Imagine the following, I have a table that keeps the information of each client (bucket name, key id and app keys) This daemon is "listening" to this table every minute to find out if there is a backup scheduled for that time. So when there is a list of backups to be made, my code gathers everything that each client needs and sends it file by file. At the end of each run, we can see that the connections are not closed.

I even increased the ulimit of the machine, but that only postpones the problem. Before the too many open files error happened in 5 days, now it takes longer to happen, but it still happens.

mjurbanski-reef commented 1 year ago

Please provide pip freeze - out of which most important are b2sdk and requests versions.

Ideally, please provide a minimal example to reproduce this problem.
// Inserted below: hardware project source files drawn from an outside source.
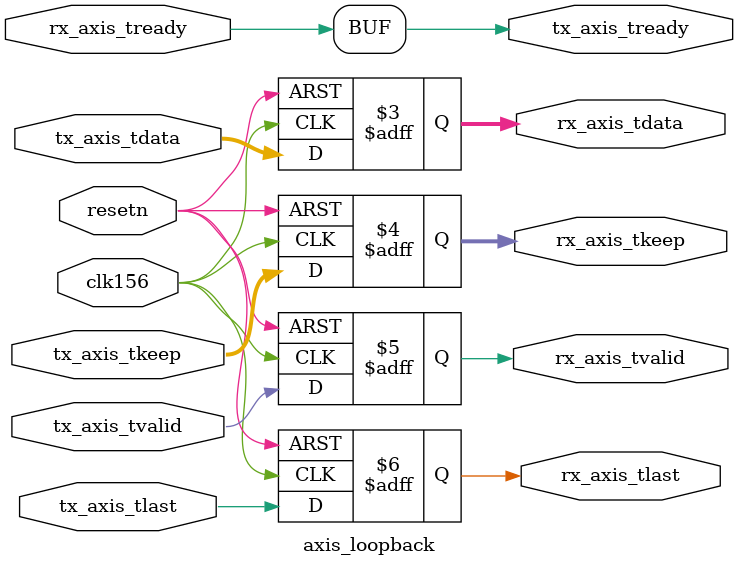
<source format=v>
module axis_loopback #
(
  parameter DATA_W = 64,
  parameter KEEP_W = DATA_W/8
)
(
  input              clk156,
  input              resetn,
  input  [DATA_W-1:0] tx_axis_tdata,
  input  [KEEP_W-1:0] tx_axis_tkeep,
  input               tx_axis_tvalid,
  output              tx_axis_tready,
  input               tx_axis_tlast,
  output reg [DATA_W-1:0] rx_axis_tdata,
  output reg [KEEP_W-1:0] rx_axis_tkeep,
  output reg              rx_axis_tvalid,
  input                   rx_axis_tready,
  output reg              rx_axis_tlast
);

  assign tx_axis_tready = rx_axis_tready;

  always @(posedge clk156 or negedge resetn) begin
    if (!resetn) begin
      rx_axis_tdata  <= 0;
      rx_axis_tkeep  <= 0;
      rx_axis_tvalid <= 0;
      rx_axis_tlast  <= 0;
    end else begin
      rx_axis_tdata  <= tx_axis_tdata;
      rx_axis_tkeep  <= tx_axis_tkeep;
      rx_axis_tvalid <= tx_axis_tvalid;
      rx_axis_tlast  <= tx_axis_tlast;
    end
  end
endmodule

</source>
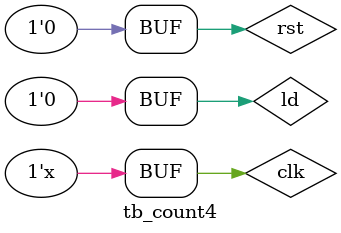
<source format=v>
`timescale 10ns/1ns
module tb_count4 ();
    reg clk,ld,rst;
    wire [3:0] q;
    count4 dut (.clk(clk),.ld(ld),.rst(rst),.q(q));
    
    always #5 clk = ~clk; 
    initial begin
        #0 clk=0; rst=0; ld=0;
        #20     rst=1; ld=0;
        #20     rst=1; ld=0;
        #20     rst=1; ld=1;
        #20     rst=1; ld=0;
        #20     rst=0; ld=0;    
    end
    endmodule
</source>
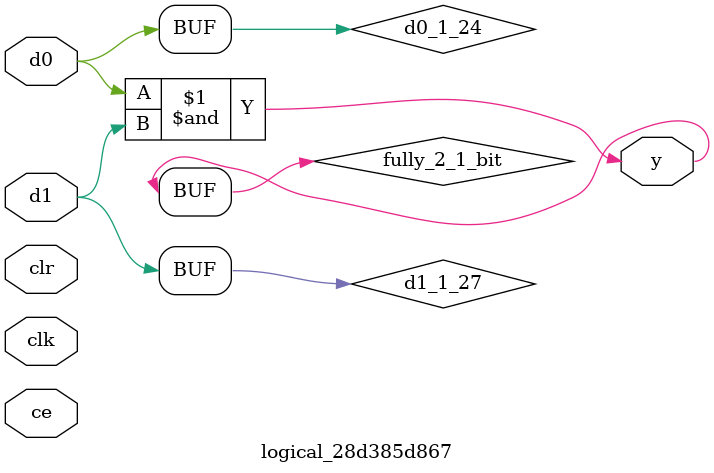
<source format=v>
module logical_28d385d867 (
  input [(1 - 1):0] d0,
  input [(1 - 1):0] d1,
  output [(1 - 1):0] y,
  input clk,
  input ce,
  input clr);
  wire d0_1_24;
  wire d1_1_27;
  wire fully_2_1_bit;
  assign d0_1_24 = d0;
  assign d1_1_27 = d1;
  assign fully_2_1_bit = d0_1_24 & d1_1_27;
  assign y = fully_2_1_bit;
endmodule
</source>
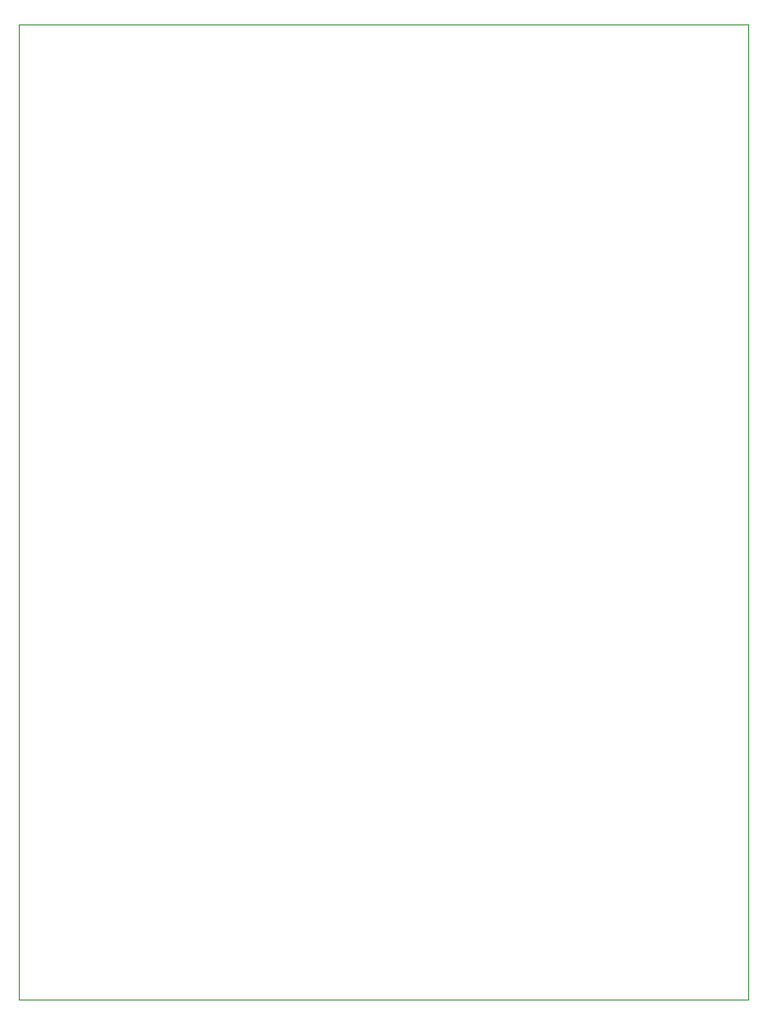
<source format=gm1>
G04 #@! TF.GenerationSoftware,KiCad,Pcbnew,(5.1.10)-1*
G04 #@! TF.CreationDate,2022-02-13T21:23:32+01:00*
G04 #@! TF.ProjectId,LITOS_v3,4c49544f-535f-4763-932e-6b696361645f,rev?*
G04 #@! TF.SameCoordinates,Original*
G04 #@! TF.FileFunction,Profile,NP*
%FSLAX46Y46*%
G04 Gerber Fmt 4.6, Leading zero omitted, Abs format (unit mm)*
G04 Created by KiCad (PCBNEW (5.1.10)-1) date 2022-02-13 21:23:32*
%MOMM*%
%LPD*%
G01*
G04 APERTURE LIST*
G04 #@! TA.AperFunction,Profile*
%ADD10C,0.050000*%
G04 #@! TD*
G04 APERTURE END LIST*
D10*
X120750000Y-50000000D02*
X75000000Y-50000000D01*
X120750000Y-137750000D02*
X120750000Y-50000000D01*
X55000000Y-137750000D02*
X120750000Y-137750000D01*
X55000000Y-50000000D02*
X55000000Y-137750000D01*
X75000000Y-50000000D02*
X55000000Y-50000000D01*
M02*

</source>
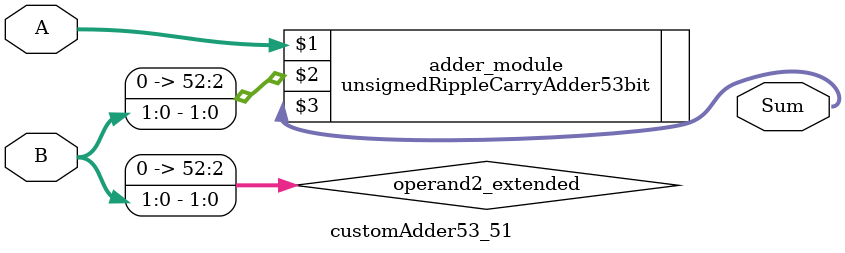
<source format=v>
module customAdder53_51(
                        input [52 : 0] A,
                        input [1 : 0] B,
                        
                        output [53 : 0] Sum
                );

        wire [52 : 0] operand2_extended;
        
        assign operand2_extended =  {51'b0, B};
        
        unsignedRippleCarryAdder53bit adder_module(
            A,
            operand2_extended,
            Sum
        );
        
        endmodule
        
</source>
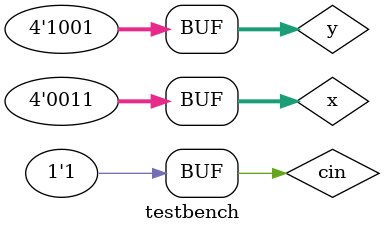
<source format=v>
`timescale 1ns/1ns
`include "bcdadder.v"

module testbench();

reg [3:0] x,y;
reg cin;
wire [3:0] s;
wire cout;

bcdadder b(x, y,cin, s, cout);
initial
begin
	$dumpfile("bcdadder.vcd");
	$dumpvars(0,testbench);
	
	x=4'b1000; y=4'b1000;cin=1'b0;
	#20;

	x=4'b0011; y=4'b0101;cin=1'b0;
	#20;

	x=4'b0100; y=4'b1000;cin=1'b1;
	#20;

	x=4'b0011; y=4'b1001;cin=1'b1;
	#20;
	
	$display("test complete");
end
endmodule

</source>
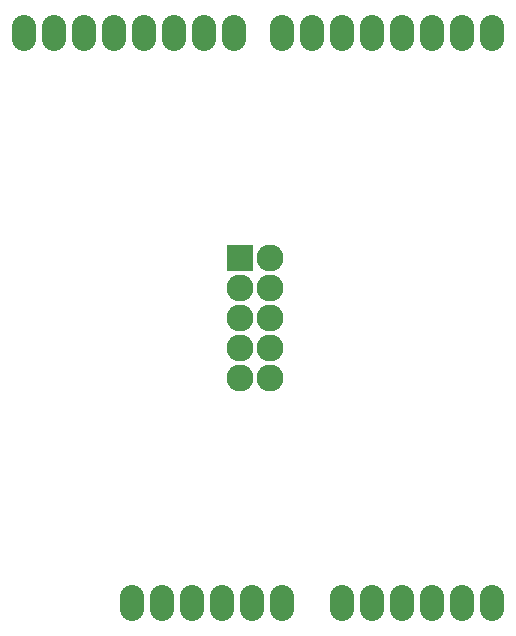
<source format=gbs>
G04 (created by PCBNEW-RS274X (2011-07-19)-testing) date Tue 12 Jun 2012 01:26:16 PM PDT*
G01*
G70*
G90*
%MOIN*%
G04 Gerber Fmt 3.4, Leading zero omitted, Abs format*
%FSLAX34Y34*%
G04 APERTURE LIST*
%ADD10C,0.006000*%
%ADD11O,0.080000X0.120000*%
%ADD12R,0.090000X0.090000*%
%ADD13C,0.090000*%
G04 APERTURE END LIST*
G54D10*
G54D11*
X74651Y-50501D03*
X73651Y-50501D03*
X72651Y-50501D03*
X69651Y-50501D03*
X70651Y-50501D03*
X71651Y-50501D03*
X67651Y-50501D03*
X66651Y-50501D03*
X65651Y-50501D03*
X63651Y-50501D03*
X62651Y-50501D03*
X74651Y-31501D03*
X73651Y-31501D03*
X72651Y-31501D03*
X71651Y-31501D03*
X70651Y-31501D03*
X69651Y-31501D03*
X68651Y-31501D03*
X67651Y-31501D03*
X66051Y-31501D03*
X65051Y-31501D03*
X64051Y-31501D03*
X63051Y-31501D03*
X62051Y-31501D03*
X61051Y-31501D03*
X60051Y-31501D03*
X59051Y-31501D03*
X64651Y-50501D03*
G54D12*
X66250Y-39000D03*
G54D13*
X67250Y-39000D03*
X66250Y-40000D03*
X67250Y-40000D03*
X66250Y-41000D03*
X67250Y-41000D03*
X66250Y-42000D03*
X67250Y-42000D03*
X66250Y-43000D03*
X67250Y-43000D03*
M02*

</source>
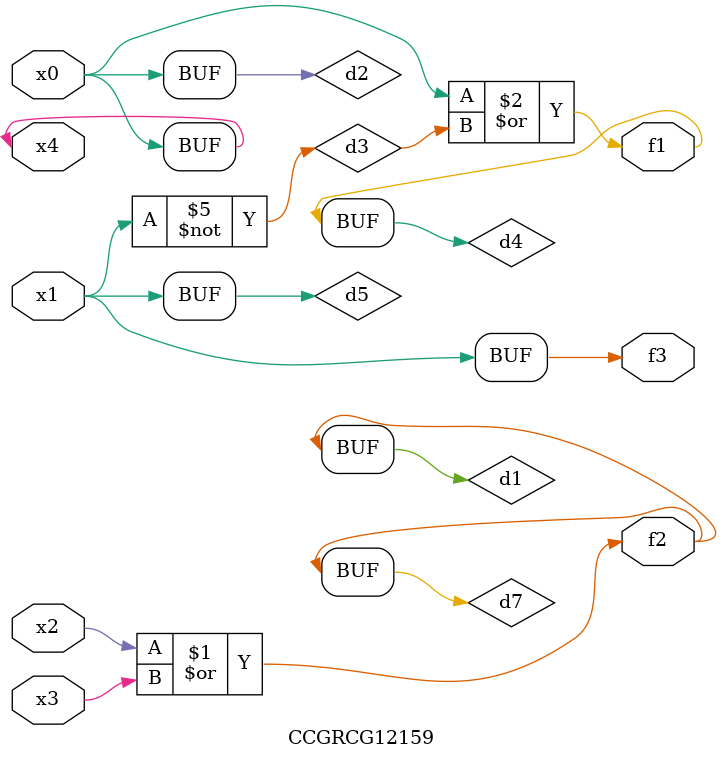
<source format=v>
module CCGRCG12159(
	input x0, x1, x2, x3, x4,
	output f1, f2, f3
);

	wire d1, d2, d3, d4, d5, d6, d7;

	or (d1, x2, x3);
	buf (d2, x0, x4);
	not (d3, x1);
	or (d4, d2, d3);
	not (d5, d3);
	nand (d6, d1, d3);
	or (d7, d1);
	assign f1 = d4;
	assign f2 = d7;
	assign f3 = d5;
endmodule

</source>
I'm continuously running python processes using b2sdk and have not seen zombie connections (neither ss, lsof seem to show them). There are few (<5) connections in *_WAIT state tops. In my scenario multiple files (~10) are uploaded every other minute. In yours, do you have "bursts" of uploads, i.e. how many files do you upload at a time?

ppolewicz commented 1 year ago

Perhaps the request.response object is not being read, so urllib keeps not the connection, but the response object, which in turn occupies the connection?

I kind of remember a bug like that being fixed a while ago. @MuriloBianco are you using the newest version of the sdk?

MuriloBianco commented 1 year ago

Guys, first of all, thank you all for your support.

Some time ago we updated all the libs in the environment. I followed all the services for a whole month and the problem stopped happening.

Thank you everyone and sorry for not responding sooner.